超高難易度の松本邸に入る業者が見つからず八方塞がりでした。

そんな中、当時通っていた一級建築士資格学校で工務店の息子っぽい生徒を見つけました。

とにかく僅かな可能性に賭けてみようと思った私はその生徒に話しかけました。




その角刈りの生徒の正体とは

<私、>
「すみません。。
私、新光クリエイト株式会社のトラジロウと申します。
もしかして工務店さんをやられているんでしょうか?」




突然私に話しかけられ、、


その角刈りの生徒は少し戸惑った様子でしたが、、




<角刈りの生徒>
「ああ、、どうも。。
自分の家は工務店だけど、、
オヤジが元々大工で中山工務店っていう名前でやってます。
自分はゼネコンで働いていて現場監督やってます。」


<私、>
「突然話しかけちゃって申し訳ないです。
実は自分の会社はリフォーム会社なんですが、、
鉄筋コンクリート造一戸建ての全改装リフォームをやってくれる業者を探してます。」


<角刈りの生徒>
「えっ?!、、でもリフォーム会社でしょ?
協力業者で大工とか工務店とか、、
やってくれる業者いないんすか?
ああ、、オレ中山っす!」


<私、>
「中山工務店の中山さんですね?
トラジロウです。よろしくお願いします。
木造ではなく鉄筋コンクリート造で難易度が高いことと、、
7月末引渡しと短工期なので一人親方の大工だと間に合わないんです。。」




といった感じで、

22:00に授業が終わってから資格学校近くの居酒屋でいろいろ話しをしました。

もともと同じクラスで既に3カ月くらい授業を受けていたためお互い顔は知っていました。

### 取り組む課題
[1] 文書の抜粋にある「そんな中、当時通っていた一級建築士資格学校で工務店の息子っぽい生徒を見つけました。」を英語に訳してください。
[2] 文書の抜粋によると、授業が終わったのは何時ですか。
[3] 文書の抜粋に出てくる人の名字または名前をすべて書き出すこと。

### 提供された行

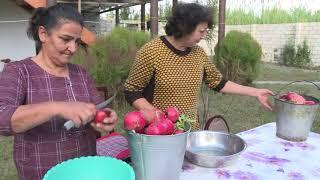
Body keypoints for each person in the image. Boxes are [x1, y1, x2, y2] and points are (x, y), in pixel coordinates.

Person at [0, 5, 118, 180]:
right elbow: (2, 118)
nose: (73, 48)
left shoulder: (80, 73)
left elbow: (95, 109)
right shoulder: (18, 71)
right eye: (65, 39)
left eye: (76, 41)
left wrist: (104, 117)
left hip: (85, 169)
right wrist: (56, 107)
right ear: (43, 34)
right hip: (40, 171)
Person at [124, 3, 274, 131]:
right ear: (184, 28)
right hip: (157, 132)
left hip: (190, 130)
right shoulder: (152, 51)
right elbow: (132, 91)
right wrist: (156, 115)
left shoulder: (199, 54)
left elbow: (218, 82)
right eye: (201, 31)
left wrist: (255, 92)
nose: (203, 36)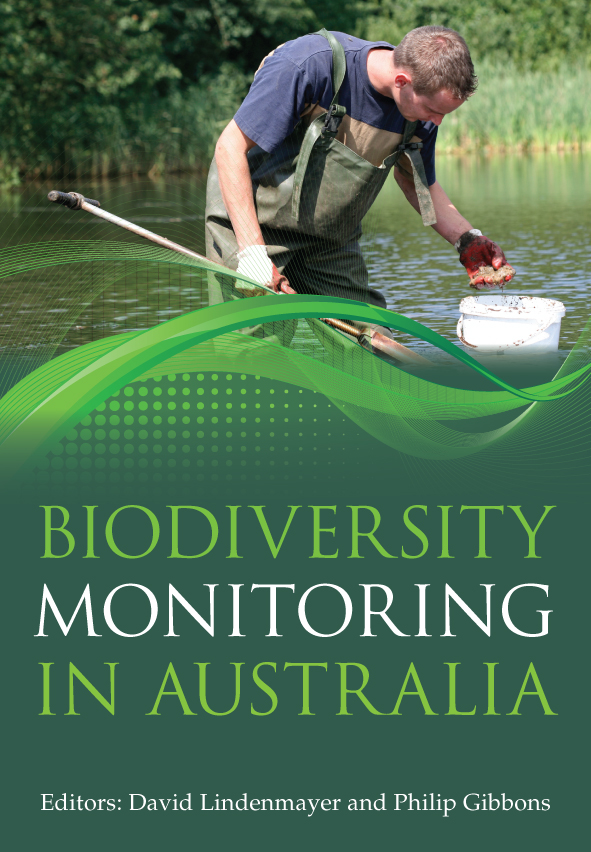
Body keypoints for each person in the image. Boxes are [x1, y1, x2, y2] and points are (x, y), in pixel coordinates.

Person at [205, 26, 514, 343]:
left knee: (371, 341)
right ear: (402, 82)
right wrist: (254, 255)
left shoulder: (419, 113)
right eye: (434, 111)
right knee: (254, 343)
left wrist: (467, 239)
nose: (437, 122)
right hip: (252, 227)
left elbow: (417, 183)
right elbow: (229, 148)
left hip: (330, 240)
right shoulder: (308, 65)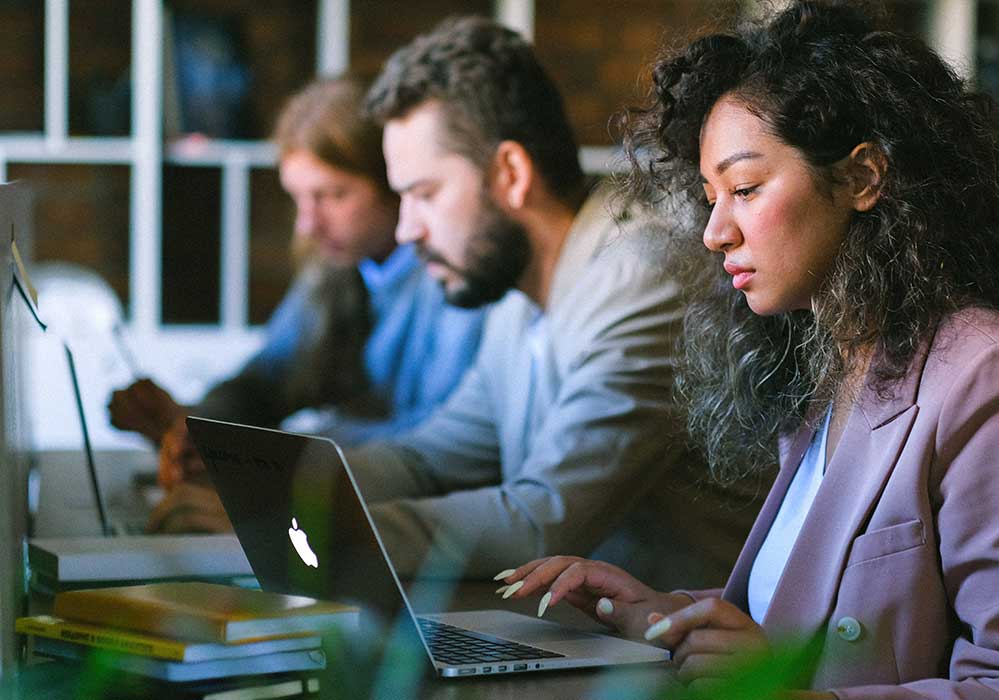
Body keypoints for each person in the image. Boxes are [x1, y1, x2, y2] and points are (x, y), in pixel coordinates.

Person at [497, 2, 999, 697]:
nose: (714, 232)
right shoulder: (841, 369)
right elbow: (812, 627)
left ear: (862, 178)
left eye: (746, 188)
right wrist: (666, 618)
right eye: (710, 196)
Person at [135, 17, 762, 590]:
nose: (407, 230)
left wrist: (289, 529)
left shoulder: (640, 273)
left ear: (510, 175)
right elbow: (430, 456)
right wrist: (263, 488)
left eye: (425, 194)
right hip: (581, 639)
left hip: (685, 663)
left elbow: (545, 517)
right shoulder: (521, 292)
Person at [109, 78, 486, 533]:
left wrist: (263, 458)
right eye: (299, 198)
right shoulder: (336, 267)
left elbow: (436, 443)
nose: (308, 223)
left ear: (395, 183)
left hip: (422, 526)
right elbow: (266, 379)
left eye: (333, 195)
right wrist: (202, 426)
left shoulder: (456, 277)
---
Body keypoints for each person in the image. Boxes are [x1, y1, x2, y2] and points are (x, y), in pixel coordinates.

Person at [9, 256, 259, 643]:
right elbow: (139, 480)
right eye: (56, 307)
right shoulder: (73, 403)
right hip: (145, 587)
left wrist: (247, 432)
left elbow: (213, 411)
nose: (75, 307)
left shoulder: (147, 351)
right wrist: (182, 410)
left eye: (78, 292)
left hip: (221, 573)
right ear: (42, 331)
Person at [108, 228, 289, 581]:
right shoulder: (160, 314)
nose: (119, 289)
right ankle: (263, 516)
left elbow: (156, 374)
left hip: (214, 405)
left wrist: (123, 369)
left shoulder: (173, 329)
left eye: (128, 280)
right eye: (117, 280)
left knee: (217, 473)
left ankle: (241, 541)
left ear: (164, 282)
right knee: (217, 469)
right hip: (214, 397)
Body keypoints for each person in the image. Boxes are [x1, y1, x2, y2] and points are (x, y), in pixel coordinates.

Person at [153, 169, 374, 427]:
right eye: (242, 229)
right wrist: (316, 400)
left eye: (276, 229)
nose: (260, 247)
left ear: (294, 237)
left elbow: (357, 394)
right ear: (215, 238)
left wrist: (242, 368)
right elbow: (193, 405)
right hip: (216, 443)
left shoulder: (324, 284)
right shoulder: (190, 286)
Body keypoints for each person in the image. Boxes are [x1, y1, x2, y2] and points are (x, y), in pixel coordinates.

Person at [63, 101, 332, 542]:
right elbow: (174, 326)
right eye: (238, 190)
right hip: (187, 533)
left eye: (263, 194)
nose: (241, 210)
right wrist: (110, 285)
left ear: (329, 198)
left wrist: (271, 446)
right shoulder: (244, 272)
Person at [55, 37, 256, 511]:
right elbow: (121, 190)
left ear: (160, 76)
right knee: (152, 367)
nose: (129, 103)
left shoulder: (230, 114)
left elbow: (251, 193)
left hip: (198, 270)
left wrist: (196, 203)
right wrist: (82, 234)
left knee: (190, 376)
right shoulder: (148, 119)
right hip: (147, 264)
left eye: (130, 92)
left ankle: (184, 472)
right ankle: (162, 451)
---
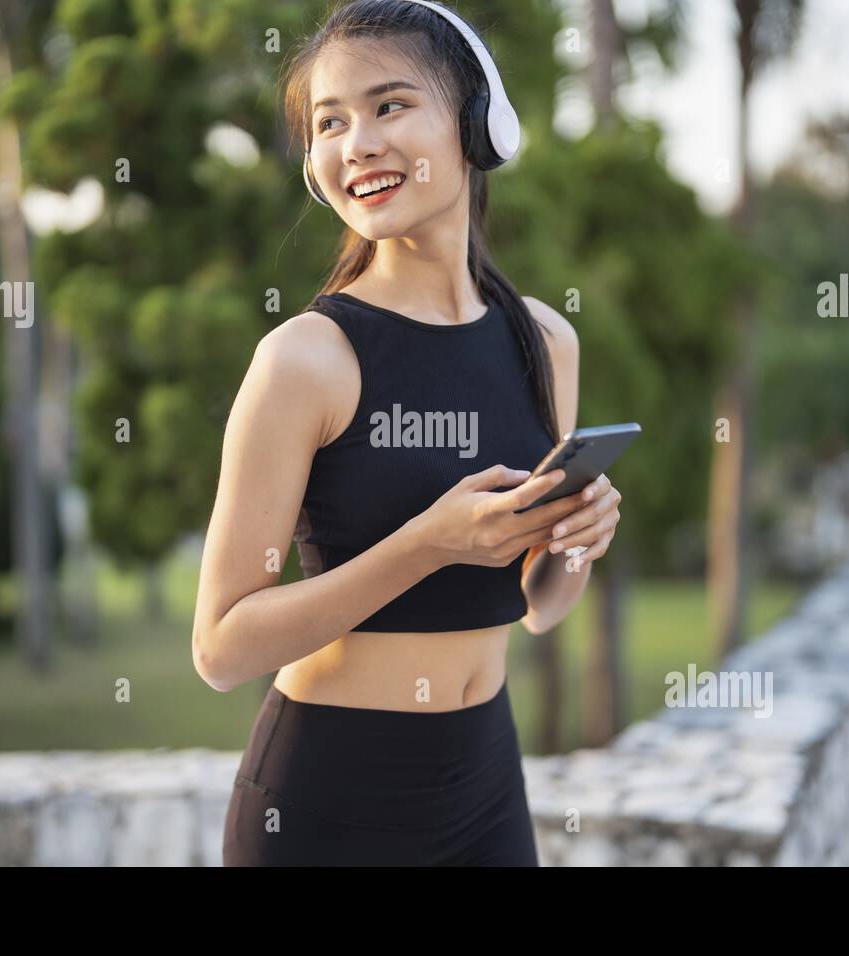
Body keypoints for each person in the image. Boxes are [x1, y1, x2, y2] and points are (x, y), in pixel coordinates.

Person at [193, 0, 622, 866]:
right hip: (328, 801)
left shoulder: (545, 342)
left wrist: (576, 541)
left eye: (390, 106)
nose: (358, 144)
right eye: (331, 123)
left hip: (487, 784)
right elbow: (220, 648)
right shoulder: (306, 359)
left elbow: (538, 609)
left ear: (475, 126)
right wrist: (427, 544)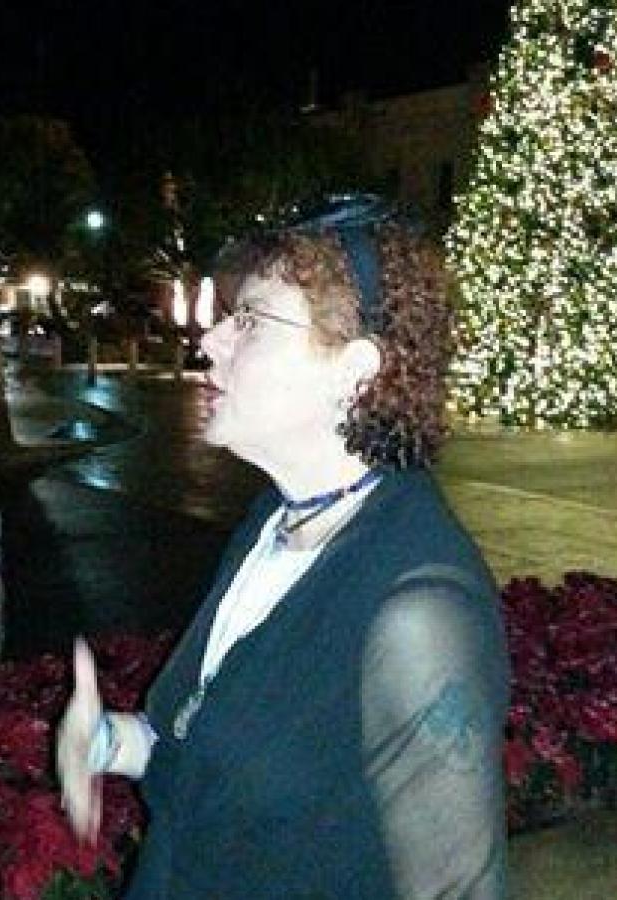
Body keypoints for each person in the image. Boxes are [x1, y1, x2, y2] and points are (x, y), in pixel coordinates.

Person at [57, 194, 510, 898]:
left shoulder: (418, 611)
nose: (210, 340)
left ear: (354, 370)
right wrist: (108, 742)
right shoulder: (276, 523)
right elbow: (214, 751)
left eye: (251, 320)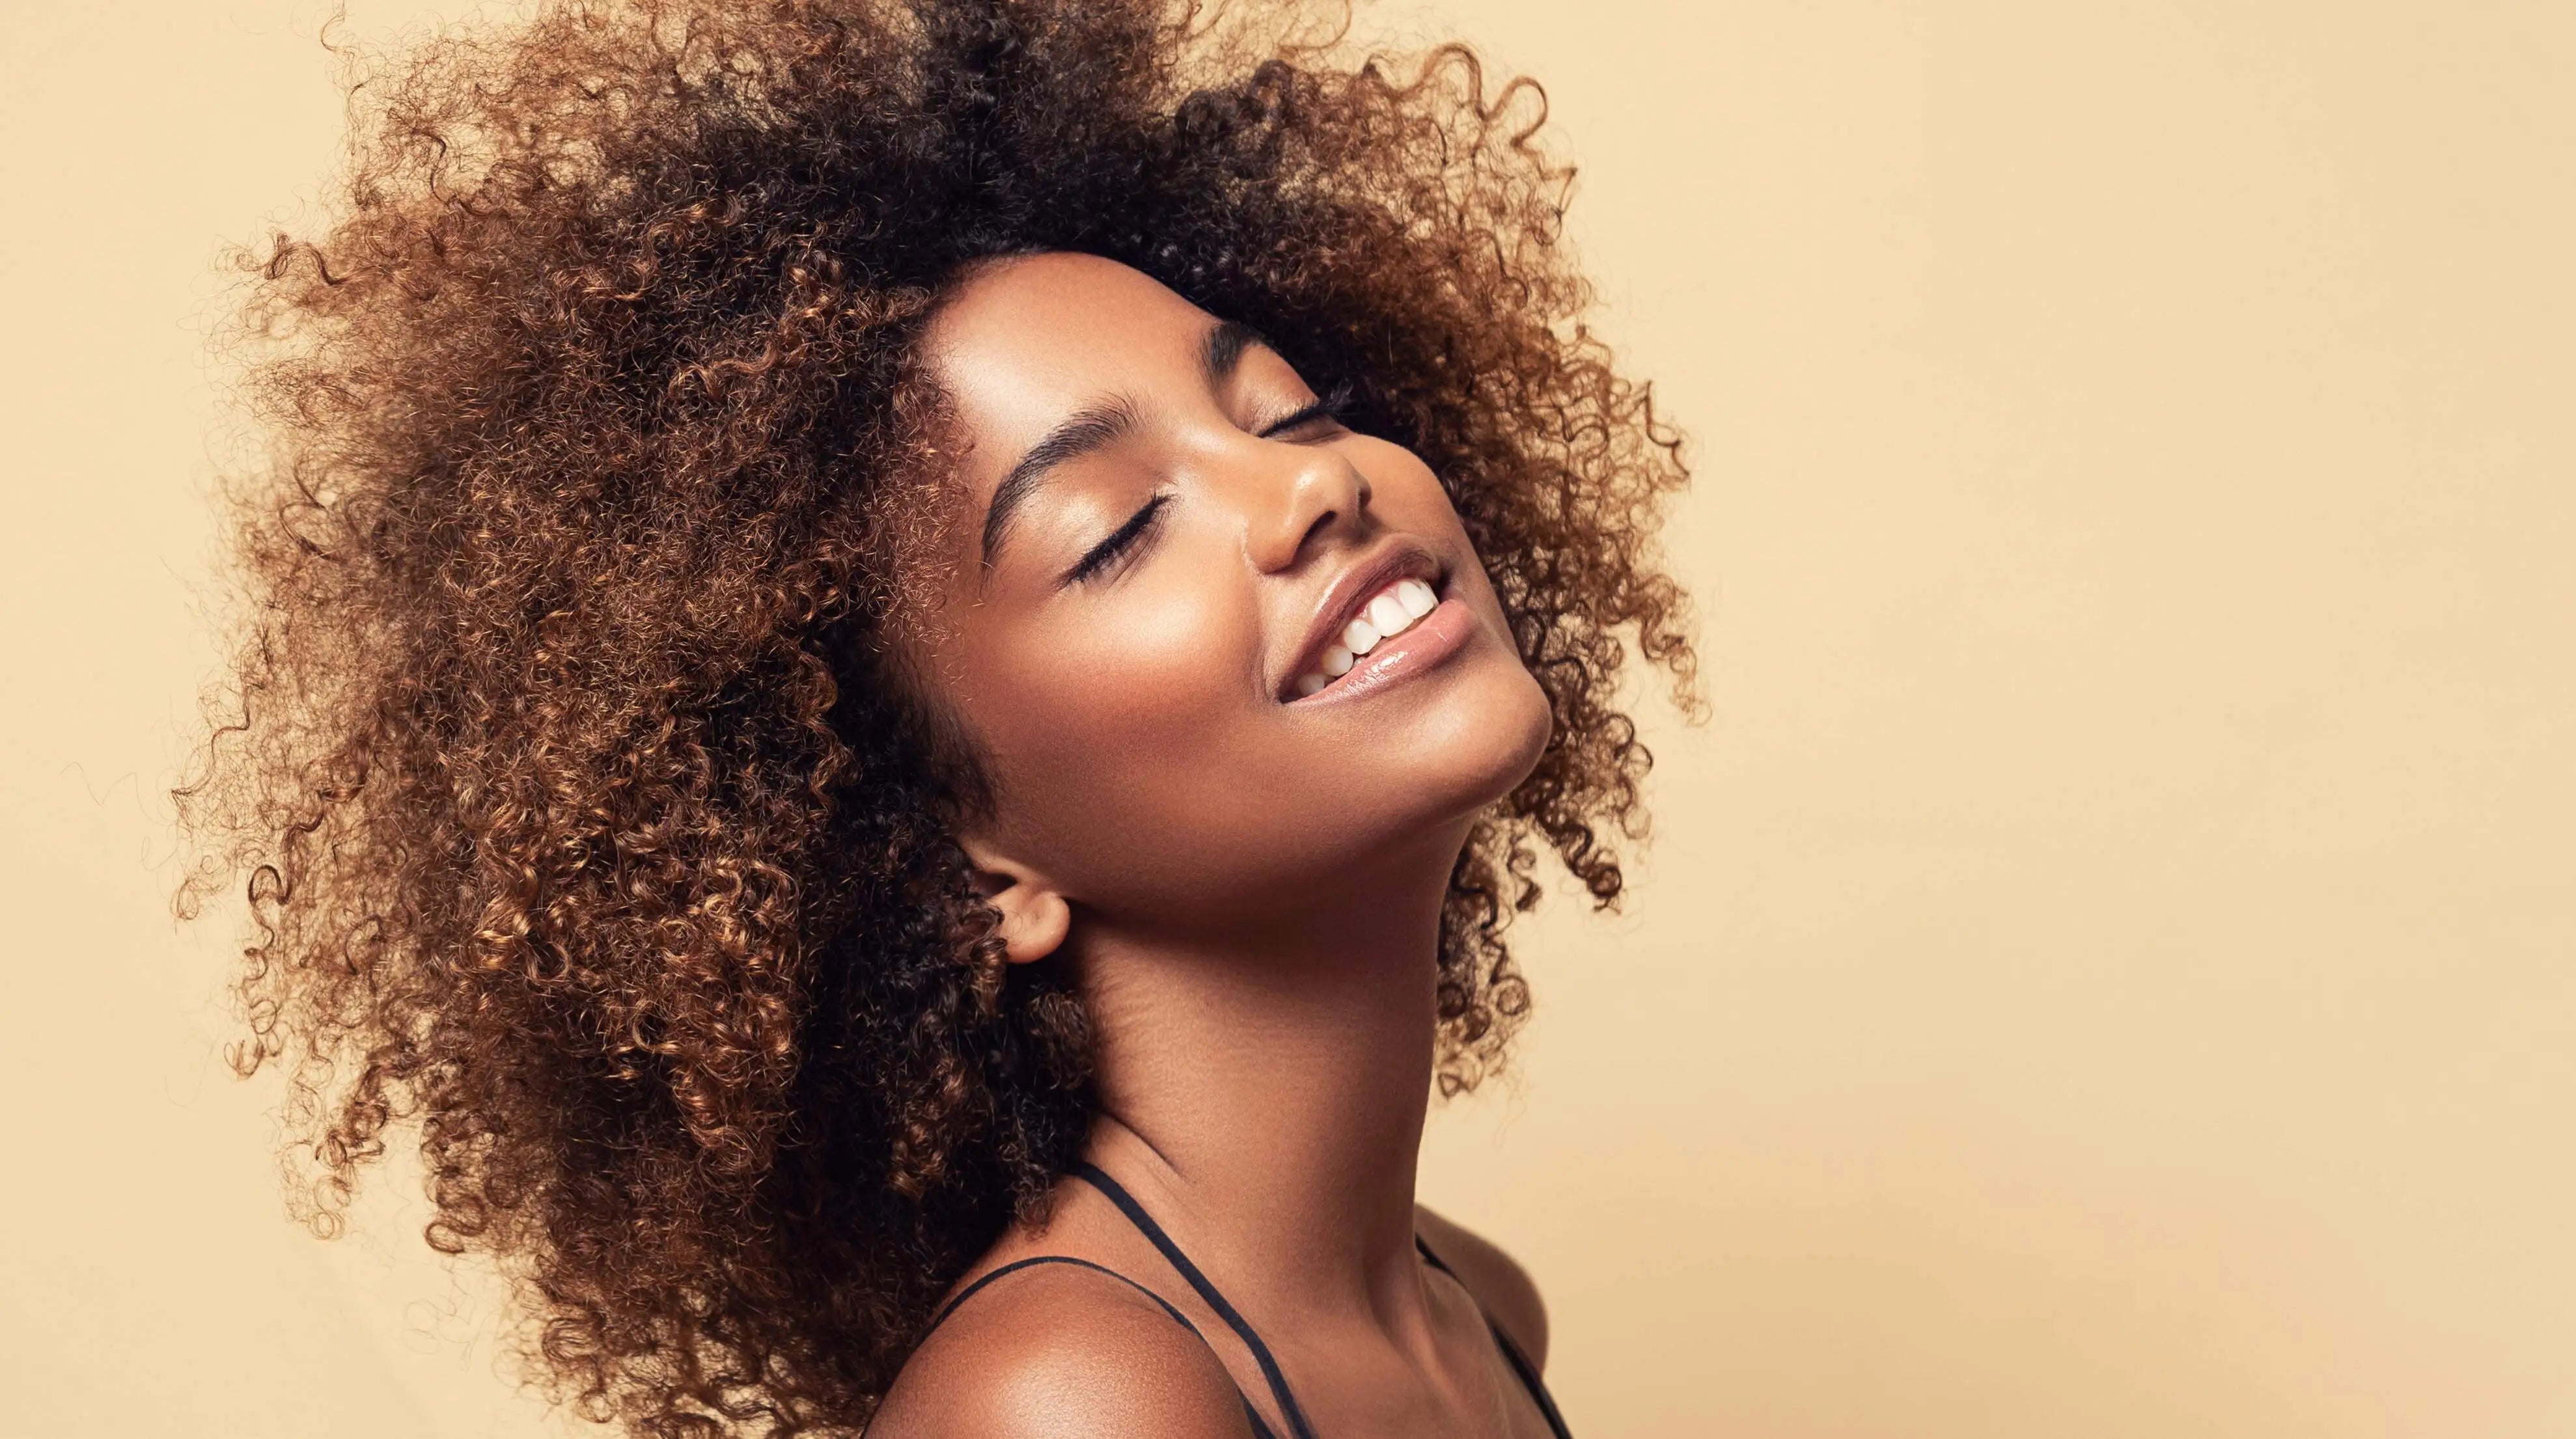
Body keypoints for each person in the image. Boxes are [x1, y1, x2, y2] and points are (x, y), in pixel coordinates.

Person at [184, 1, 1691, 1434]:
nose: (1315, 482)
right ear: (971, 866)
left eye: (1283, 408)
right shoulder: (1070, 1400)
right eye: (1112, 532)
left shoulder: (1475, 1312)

### 各項目の解答
[1] Amid all this, at the first-class architect certification school I was attending at the time, I found a student who looked like he might be the son of a local construction contractor.

[2] 22:00

[3] 松本、トラジロウ、中山